The View From My Study 24 April 2026

This Saturday I’m delivering a speech at a friend’s milestone birthday celebration and I’ve been reflecting on our 45 year association. Through school, university and working life, with trips and sporting experiences along the way too, not to mention his role as Best Man at my wedding, we’ve remained mates. A friend through thick and thin some might say.

This prompted me to think about other phrases associated with friendship and how different cultures portray its essence.

A German might talk about ‘ein fruend furs leben’ (a friend for life) while a Spaniard refers to friends of the soul (‘amigos del alma’). Going further back, Cicero said that a sure friend is known in uncertain times while Persians talked about companions of the cave – those who stay when others don’t. Sanskrit writing references friends as sharing the same heart, an idea replicated in many cultural texts.

Metaphor and fable have been used by all cultures to impart wisdom and advice and all countries have tales about friendship. In Japan, for instance, the tale of Hachikō tells of a dog who waited every day at a train station for his master—long after the man had died. The dog did not know whether his master would return; he only knew that waiting was what love looked like. Meanwhile, Chinese folklore celebrates The Bamboo in a Storm. Rigid trees snap in storms, but bamboo bends and survives, representing the idea that friends are like bamboo, not because they resist change but because they remain rooted while adapting.
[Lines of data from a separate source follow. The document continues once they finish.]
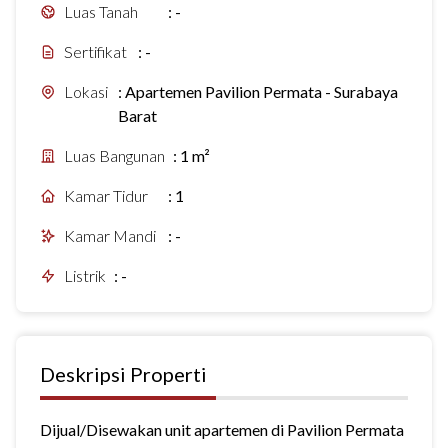
Luas Tanah
:
-
Sertifikat
:
-
Lokasi
:
Apartemen Pavilion Permata - Surabaya
Barat
Luas Bangunan
:
1 m²
Kamar Tidur
:
1
Kamar Mandi
:
-
Listrik
:
-
Deskripsi Properti
Dijual/Disewakan unit apartemen di Pavilion Permata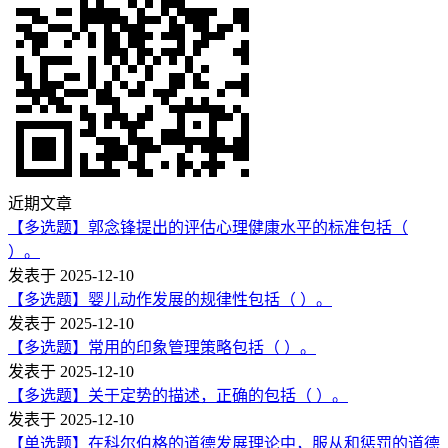
近期文章
【多选题】郭念锋提出的评估心理健康水平的标准包括（
）。
发表于 2025-12-10
【多选题】婴儿动作发展的规律性包括（ ）。
发表于 2025-12-10
【多选题】常用的印象管理策略包括（ ）。
发表于 2025-12-10
【多选题】关于定势的描述，正确的包括（ ）。
发表于 2025-12-10
【单选题】在科尔伯格的道德发展理论中，服从和惩罚的道德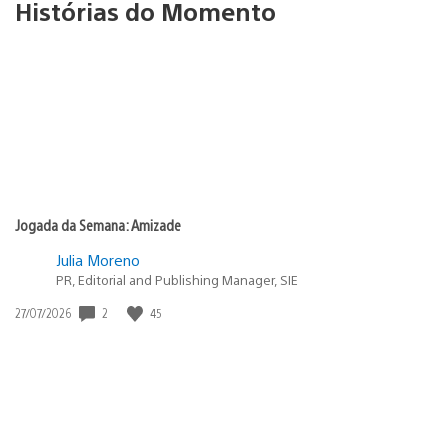
Histórias do Momento
Jogada da Semana: Amizade
Julia Moreno
PR, Editorial and Publishing Manager, SIE
2
45
Data
27/07/2026
de
publicação:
In so many cases, what comes across is not just friendship but loyalty too. Loyalty as waiting without certainty. Loyalty as gradual sacrifice. Loyalty as flexibility or loyalty as recognition across forms. Or loyalty as constancy.

Loyalty is a natural human instinct that children understand and it matters if we want relationships to be durable, safe and meaningful. That’s why we must teach it. In many ways, despite all the words above, loyalty is how love and friendship proves itself when words run out. Thankfully, I have more than enough words for my speech on Saturday and loyalty and friendship will definitely be two of them.